Veja a resposta, também na íntegra, enviada pela GAS
Consultoria:
"A G.A.S Consultoria possui rotinas de processamento de
repasses e pagamentos dos valores acertados em contratos dos clientes de forma
descentralizada. Essas movimentações são de capital de terceiros (clientes),
sendo transferido para empresas do Grupo GAS.
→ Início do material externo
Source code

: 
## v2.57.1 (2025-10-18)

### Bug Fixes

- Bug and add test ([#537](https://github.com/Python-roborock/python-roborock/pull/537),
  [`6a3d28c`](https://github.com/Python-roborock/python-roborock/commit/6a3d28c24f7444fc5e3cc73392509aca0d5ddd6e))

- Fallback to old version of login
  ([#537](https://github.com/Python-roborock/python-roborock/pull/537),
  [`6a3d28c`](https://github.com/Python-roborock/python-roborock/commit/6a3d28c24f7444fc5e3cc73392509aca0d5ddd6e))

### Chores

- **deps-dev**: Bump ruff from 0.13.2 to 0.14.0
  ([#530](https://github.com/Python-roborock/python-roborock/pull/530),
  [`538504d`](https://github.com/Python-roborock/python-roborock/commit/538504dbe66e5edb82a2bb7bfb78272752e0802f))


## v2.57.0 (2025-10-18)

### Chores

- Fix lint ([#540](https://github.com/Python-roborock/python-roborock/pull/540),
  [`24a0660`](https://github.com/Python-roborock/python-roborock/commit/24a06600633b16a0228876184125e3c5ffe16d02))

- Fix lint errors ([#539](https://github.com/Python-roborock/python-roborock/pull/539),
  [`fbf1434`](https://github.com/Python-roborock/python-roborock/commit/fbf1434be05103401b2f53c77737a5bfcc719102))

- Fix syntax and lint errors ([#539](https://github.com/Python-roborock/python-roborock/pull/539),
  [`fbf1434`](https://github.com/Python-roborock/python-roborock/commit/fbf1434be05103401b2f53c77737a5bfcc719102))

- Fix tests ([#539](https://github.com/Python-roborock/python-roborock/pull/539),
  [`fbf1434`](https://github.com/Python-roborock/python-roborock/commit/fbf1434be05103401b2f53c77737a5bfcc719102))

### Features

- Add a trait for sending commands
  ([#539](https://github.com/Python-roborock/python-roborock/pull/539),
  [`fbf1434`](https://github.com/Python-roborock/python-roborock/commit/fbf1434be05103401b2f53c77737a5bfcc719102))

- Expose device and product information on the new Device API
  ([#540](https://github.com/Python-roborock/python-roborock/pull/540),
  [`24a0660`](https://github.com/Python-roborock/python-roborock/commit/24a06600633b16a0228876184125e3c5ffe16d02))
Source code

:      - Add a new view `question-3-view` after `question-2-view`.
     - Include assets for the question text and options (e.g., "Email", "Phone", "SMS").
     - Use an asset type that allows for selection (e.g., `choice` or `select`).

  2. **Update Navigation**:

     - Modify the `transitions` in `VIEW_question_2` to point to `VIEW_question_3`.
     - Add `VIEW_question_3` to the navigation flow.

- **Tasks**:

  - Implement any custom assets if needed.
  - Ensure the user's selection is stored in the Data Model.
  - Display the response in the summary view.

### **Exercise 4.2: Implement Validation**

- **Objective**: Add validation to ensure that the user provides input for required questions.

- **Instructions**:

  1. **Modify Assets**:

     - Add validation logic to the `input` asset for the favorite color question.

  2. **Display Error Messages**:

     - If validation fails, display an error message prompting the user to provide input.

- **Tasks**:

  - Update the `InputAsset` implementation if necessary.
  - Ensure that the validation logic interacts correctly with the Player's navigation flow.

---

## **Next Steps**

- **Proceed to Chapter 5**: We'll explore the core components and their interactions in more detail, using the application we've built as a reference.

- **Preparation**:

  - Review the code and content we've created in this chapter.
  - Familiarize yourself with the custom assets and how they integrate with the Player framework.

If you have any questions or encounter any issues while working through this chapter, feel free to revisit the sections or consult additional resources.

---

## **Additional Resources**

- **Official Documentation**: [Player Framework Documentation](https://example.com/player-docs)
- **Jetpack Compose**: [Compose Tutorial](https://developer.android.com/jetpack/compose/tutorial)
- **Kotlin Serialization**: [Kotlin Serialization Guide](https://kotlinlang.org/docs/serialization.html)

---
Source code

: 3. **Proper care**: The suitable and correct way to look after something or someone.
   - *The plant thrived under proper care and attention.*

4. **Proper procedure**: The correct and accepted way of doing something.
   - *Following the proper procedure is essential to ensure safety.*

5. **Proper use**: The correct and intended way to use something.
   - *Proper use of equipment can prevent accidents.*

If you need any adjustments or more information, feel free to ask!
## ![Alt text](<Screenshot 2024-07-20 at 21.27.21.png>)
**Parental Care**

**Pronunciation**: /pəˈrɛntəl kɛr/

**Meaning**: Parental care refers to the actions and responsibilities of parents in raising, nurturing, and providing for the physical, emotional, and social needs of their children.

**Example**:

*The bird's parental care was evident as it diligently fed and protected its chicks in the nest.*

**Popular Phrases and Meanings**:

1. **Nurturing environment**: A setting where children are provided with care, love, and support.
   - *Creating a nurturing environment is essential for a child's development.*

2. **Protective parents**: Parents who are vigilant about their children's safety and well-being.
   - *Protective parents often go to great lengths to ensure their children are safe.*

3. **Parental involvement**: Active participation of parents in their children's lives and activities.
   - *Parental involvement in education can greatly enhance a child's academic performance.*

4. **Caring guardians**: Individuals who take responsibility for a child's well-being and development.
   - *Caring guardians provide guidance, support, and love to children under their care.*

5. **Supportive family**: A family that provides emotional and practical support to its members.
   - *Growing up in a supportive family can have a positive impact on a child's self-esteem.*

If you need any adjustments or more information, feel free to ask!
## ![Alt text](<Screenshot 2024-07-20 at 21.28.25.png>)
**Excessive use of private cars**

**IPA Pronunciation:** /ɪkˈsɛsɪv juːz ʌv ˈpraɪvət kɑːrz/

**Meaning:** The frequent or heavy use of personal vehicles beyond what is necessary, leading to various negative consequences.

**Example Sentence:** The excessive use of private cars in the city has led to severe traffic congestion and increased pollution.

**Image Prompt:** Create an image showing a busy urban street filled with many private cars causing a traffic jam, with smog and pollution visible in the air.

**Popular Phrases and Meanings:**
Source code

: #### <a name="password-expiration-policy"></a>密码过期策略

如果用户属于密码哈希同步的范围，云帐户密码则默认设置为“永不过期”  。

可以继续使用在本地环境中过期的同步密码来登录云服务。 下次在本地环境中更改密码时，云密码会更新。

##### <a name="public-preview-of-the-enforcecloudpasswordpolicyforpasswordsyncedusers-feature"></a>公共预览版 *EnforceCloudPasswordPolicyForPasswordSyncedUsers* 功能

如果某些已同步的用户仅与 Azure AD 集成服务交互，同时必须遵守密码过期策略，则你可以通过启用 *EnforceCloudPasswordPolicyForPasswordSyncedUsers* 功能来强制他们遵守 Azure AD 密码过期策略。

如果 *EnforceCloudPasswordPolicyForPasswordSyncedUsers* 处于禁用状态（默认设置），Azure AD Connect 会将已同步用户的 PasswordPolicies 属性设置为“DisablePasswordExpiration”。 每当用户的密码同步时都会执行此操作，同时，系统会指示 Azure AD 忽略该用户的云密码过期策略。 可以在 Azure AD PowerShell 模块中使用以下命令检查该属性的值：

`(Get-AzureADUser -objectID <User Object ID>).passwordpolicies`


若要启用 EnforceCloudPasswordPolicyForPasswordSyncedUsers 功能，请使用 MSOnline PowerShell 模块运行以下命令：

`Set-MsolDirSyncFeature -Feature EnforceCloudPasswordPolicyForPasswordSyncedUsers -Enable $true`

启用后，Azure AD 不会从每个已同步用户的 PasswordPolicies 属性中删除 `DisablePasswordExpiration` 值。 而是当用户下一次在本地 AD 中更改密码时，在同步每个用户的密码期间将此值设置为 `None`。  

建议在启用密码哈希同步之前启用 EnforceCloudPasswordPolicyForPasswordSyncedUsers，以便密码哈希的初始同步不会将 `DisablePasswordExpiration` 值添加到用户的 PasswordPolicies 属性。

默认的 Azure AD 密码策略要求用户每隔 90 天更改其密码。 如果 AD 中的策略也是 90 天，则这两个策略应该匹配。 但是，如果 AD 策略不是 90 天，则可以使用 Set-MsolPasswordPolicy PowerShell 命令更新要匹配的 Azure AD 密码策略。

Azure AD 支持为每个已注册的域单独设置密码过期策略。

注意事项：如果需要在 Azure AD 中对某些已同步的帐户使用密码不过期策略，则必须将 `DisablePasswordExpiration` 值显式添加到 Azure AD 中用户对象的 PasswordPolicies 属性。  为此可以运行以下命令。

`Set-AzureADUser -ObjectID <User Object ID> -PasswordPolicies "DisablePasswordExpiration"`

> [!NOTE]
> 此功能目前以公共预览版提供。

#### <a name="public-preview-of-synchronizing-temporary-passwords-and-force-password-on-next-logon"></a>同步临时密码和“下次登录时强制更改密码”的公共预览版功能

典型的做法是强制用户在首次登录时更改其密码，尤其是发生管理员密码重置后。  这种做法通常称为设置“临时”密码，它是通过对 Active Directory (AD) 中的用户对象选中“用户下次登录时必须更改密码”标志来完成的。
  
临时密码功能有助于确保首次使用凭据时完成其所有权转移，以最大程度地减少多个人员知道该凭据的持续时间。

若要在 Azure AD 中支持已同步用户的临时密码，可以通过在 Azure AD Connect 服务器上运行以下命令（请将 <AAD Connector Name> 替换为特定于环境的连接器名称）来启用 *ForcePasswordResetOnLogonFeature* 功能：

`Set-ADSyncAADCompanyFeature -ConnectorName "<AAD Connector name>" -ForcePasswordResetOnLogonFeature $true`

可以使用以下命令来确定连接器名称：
É de conhecimento público que os bancos tradicionais possuem
a prática arbitrária de bloquear e até mesmo encerrar contas de pessoas físicas
e pessoas jurídicas sem aviso prévio, simplesmente por estarem envolvidas no
mercado de criptoativos.
Zelando pela segurança de seus cliente e com objetivo de
manter o compromisso de pagamentos de todos os contratos, com faz em quase uma
década de existência, a G.A.S Consultoria sempre adotou a prática de fazer
pagamentos adiantados, pois no caso de bloqueio de qualquer conta de pagamento,
existem outras contas para garantir que nenhum cliente fique sem receber. Por
gerenciamento estratégico, a G.A.S adota a prática de utilização de múltiplas
contas de segurança, tanto de pessoas jurídicas como de pessoas físicas ligadas
à operação da empresa, em diversos bancos e em âmbito nacional."